Recorded data
* * * *

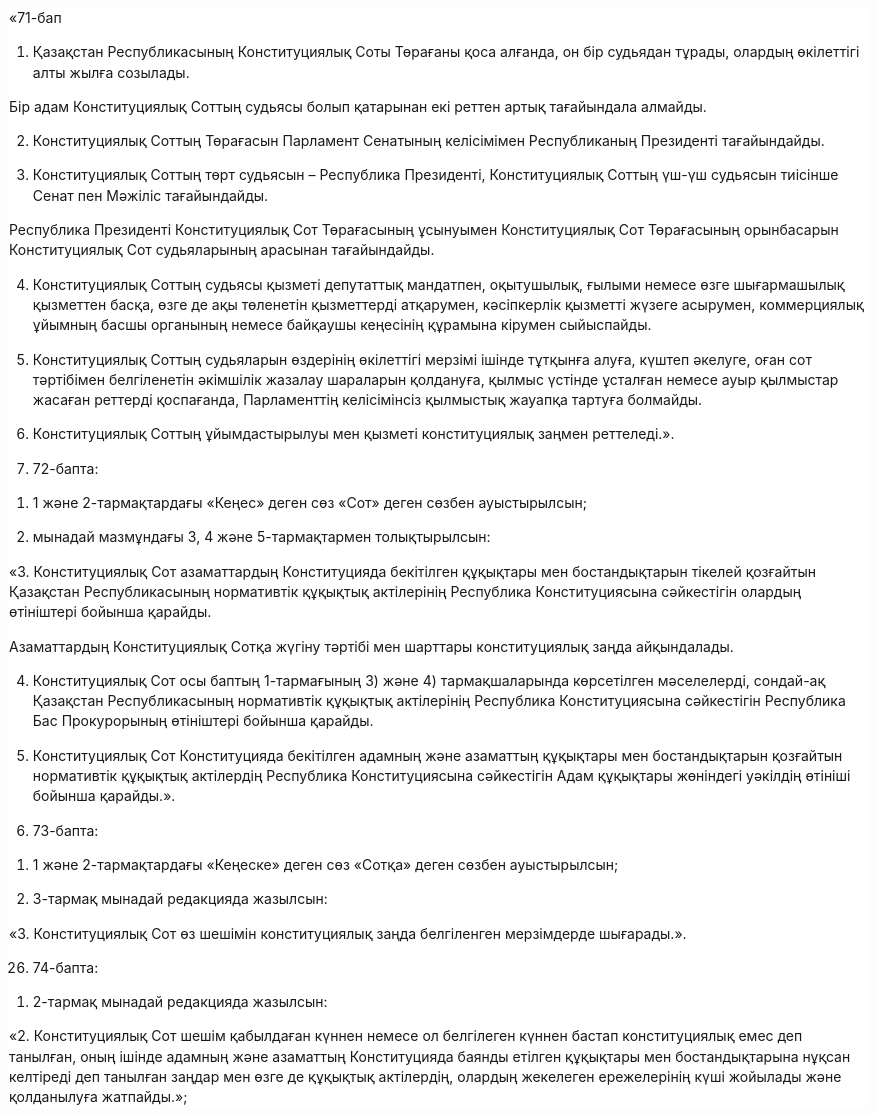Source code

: «71-бап

1. Қазақстан Республикасының Конституциялық Соты Төрағаны қоса алғанда, он бір судьядан тұрады, олардың өкілеттігі алты жылға созылады.

Бір адам Конституциялық Соттың судьясы болып қатарынан екі реттен артық тағайындала алмайды.

2. Конституциялық Соттың Төрағасын Парламент Сенатының келісімімен Республиканың Президенті тағайындайды.

3. Конституциялық Соттың төрт судьясын – Республика Президенті, Конституциялық Соттың үш-үш судьясын тиісінше Сенат пен Мəжіліс тағайындайды.

Республика Президенті Конституциялық Сот Төрағасының ұсынуымен Конституциялық Сот Төрағасының орынбасарын Конституциялық Сот судьяларының арасынан тағайындайды.

4. Конституциялық Соттың судьясы қызметі депутаттық мандатпен, оқытушылық, ғылыми немесе өзге шығармашылық қызметтен басқа, өзге де ақы төленетін қызметтерді атқарумен, кəсіпкерлік қызметті жүзеге асырумен, коммерциялық ұйымның басшы органының немесе байқаушы кеңесінің құрамына кірумен сыйыспайды.

5. Конституциялық Соттың судьяларын өздерінің өкілеттігі мерзімі ішінде тұтқынға алуға, күштеп əкелуге, оған сот тəртібімен белгіленетін əкімшілік жазалау шараларын қолдануға, қылмыс үстінде ұсталған немесе ауыр қылмыстар жасаған реттерді қоспағанда, Парламенттің келісімінсіз қылмыстық жауапқа тартуға болмайды.

6. Конституциялық Соттың ұйымдастырылуы мен қызметі конституциялық заңмен реттеледі.».

24. 72-бапта:

1) 1 жəне 2-тармақтардағы «Кеңес» деген сөз «Сот» деген сөзбен ауыстырылсын;

2) мынадай мазмұндағы 3, 4 жəне 5-тармақтармен толықтырылсын:

«3. Конституциялық Сот азаматтардың Конституцияда бекітілген құқықтары мен бостандықтарын тікелей қозғайтын Қазақстан Республикасының нормативтік құқықтық актілерінің Республика Конституциясына сəйкестігін олардың өтініштері бойынша қарайды.

Азаматтардың Конституциялық Сотқа жүгіну тəртібі мен шарттары конституциялық заңда айқындалады.

4. Конституциялық Сот осы баптың 1-тармағының 3) жəне 4) тармақшаларында көрсетілген мəселелерді, сондай-ақ Қазақстан Республикасының нормативтік құқықтық актілерінің Республика Конституциясына сəйкестігін Республика Бас Прокурорының өтініштері бойынша қарайды.

5. Конституциялық Сот Конституцияда бекітілген адамның жəне азаматтың құқықтары мен бостандықтарын қозғайтын нормативтік құқықтық актілердің Республика Конституциясына сəйкестігін Адам құқықтары жөніндегі уəкілдің өтініші бойынша қарайды.».

25. 73-бапта:

1) 1 жəне 2-тармақтардағы «Кеңеске» деген сөз «Сотқа» деген сөзбен ауыстырылсын;

2) 3-тармақ мынадай редакцияда жазылсын:

«3. Конституциялық Сот өз шешімін конституциялық заңда белгіленген мерзімдерде шығарады.».

26. 74-бапта:

1) 2-тармақ мынадай редакцияда жазылсын:

«2. Конституциялық Сот шешім қабылдаған күннен немесе ол белгілеген күннен бастап конституциялық емес деп танылған, оның ішінде адамның жəне азаматтың Конституцияда баянды етілген құқықтары мен бостандықтарына нұқсан келтіреді деп танылған заңдар мен өзге де құқықтық актілердің, олардың жекелеген ережелерінің күші жойылады жəне қолданылуға жатпайды.»;
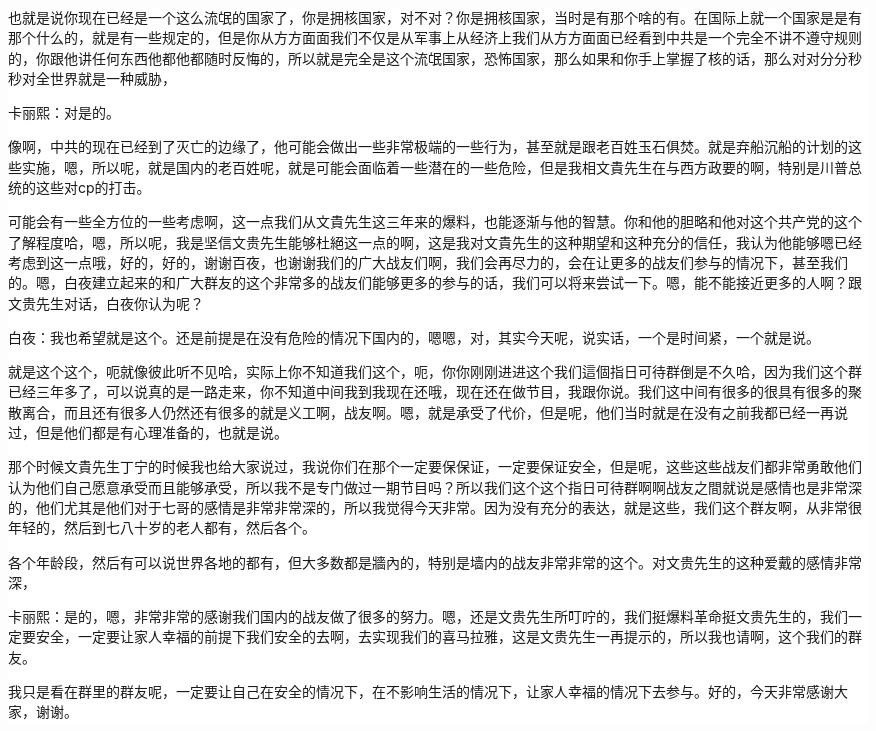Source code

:   也就是说你现在已经是一个这么流氓的国家了，你是拥核国家，对不对？你是拥核国家，当时是有那个啥的有。在国际上就一个国家是是有那个什么的，就是有一些规定的，但是你从方方面面我们不仅是从军事上从经济上我们从方方面面已经看到中共是一个完全不讲不遵守规则的，你跟他讲任何东西他都他都随时反悔的，所以就是完全是这个流氓国家，恐怖国家，那么如果和你手上掌握了核的话，那么对对分分秒秒对全世界就是一种威胁，


卡丽熙：对是的。

  像啊，中共的现在已经到了灭亡的边缘了，他可能会做出一些非常极端的一些行为，甚至就是跟老百姓玉石俱焚。就是弃船沉船的计划的这些实施，嗯，所以呢，就是国内的老百姓呢，就是可能会面临着一些潜在的一些危险，但是我相文貴先生在与西方政要的啊，特别是川普总统的这些对cp的打击。

  可能会有一些全方位的一些考虑啊，这一点我们从文貴先生这三年来的爆料，也能逐渐与他的智慧。你和他的胆略和他对这个共产党的这个了解程度哈，嗯，所以呢，我是坚信文贵先生能够杜絕这一点的啊，这是我对文貴先生的这种期望和这种充分的信任，我认为他能够嗯已经考虑到这一点哦，好的，好的，谢谢百夜，也谢谢我们的广大战友们啊，我们会再尽力的，会在让更多的战友们参与的情况下，甚至我们的。嗯，白夜建立起来的和广大群友的这个非常多的战友们能够更多的参与的话，我们可以将来尝试一下。嗯，能不能接近更多的人啊？跟文贵先生对话，白夜你认为呢？


白夜：我也希望就是这个。还是前提是在没有危险的情况下国内的，嗯嗯，对，其实今天呢，说实话，一个是时间紧，一个就是说。

  就是这个这个，呃就像彼此听不见哈，实际上你不知道我们这个，呃，你你刚刚进进这个我们這個指日可待群倒是不久哈，因为我们这个群已经三年多了，可以说真的是一路走来，你不知道中间我到我现在还哦，现在还在做节目，我跟你说。我们这中间有很多的很具有很多的聚散离合，而且还有很多人仍然还有很多的就是义工啊，战友啊。嗯，就是承受了代价，但是呢，他们当时就是在没有之前我都已经一再说过，但是他们都是有心理准备的，也就是说。

 那个时候文貴先生丁宁的时候我也给大家说过，我说你们在那个一定要保保证，一定要保证安全，但是呢，这些这些战友们都非常勇敢他们认为他们自己愿意承受而且能够承受，所以我不是专门做过一期节目吗？所以我们这个这个指日可待群啊啊战友之間就说是感情也是非常深的，他们尤其是他们对于七哥的感情是非常非常深的，所以我觉得今天非常。因为没有充分的表达，就是这些，我们这个群友啊，从非常很年轻的，然后到七八十岁的老人都有，然后各个。

  各个年龄段，然后有可以说世界各地的都有，但大多数都是牆內的，特别是墙内的战友非常非常的这个。对文贵先生的这种爱戴的感情非常深，


卡丽熙：是的，嗯，非常非常的感谢我们国内的战友做了很多的努力。嗯，还是文贵先生所叮咛的，我们挺爆料革命挺文贵先生的，我们一定要安全，一定要让家人幸福的前提下我们安全的去啊，去实现我们的喜马拉雅，这是文贵先生一再提示的，所以我也请啊，这个我们的群友。

  我只是看在群里的群友呢，一定要让自己在安全的情况下，在不影响生活的情况下，让家人幸福的情况下去参与。好的，今天非常感谢大家，谢谢。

* * * *

*Exercise objective*
Check the data for the word "актілердің" and pull out the lines that have it.

*Answer space*
5. Конституциялық Сот Конституцияда бекітілген адамның жəне азаматтың құқықтары мен бостандықтарын қозғайтын нормативтік құқықтық актілердің Республика Конституциясына сəйкестігін Адам құқықтары жөніндегі уəкілдің өтініші бойынша қарайды.».
«2. Конституциялық Сот шешім қабылдаған күннен немесе ол белгілеген күннен бастап конституциялық емес деп танылған, оның ішінде адамның жəне азаматтың Конституцияда баянды етілген құқықтары мен бостандықтарына нұқсан келтіреді деп танылған заңдар мен өзге де құқықтық актілердің, олардың жекелеген ережелерінің күші жойылады жəне қолданылуға жатпайды.»;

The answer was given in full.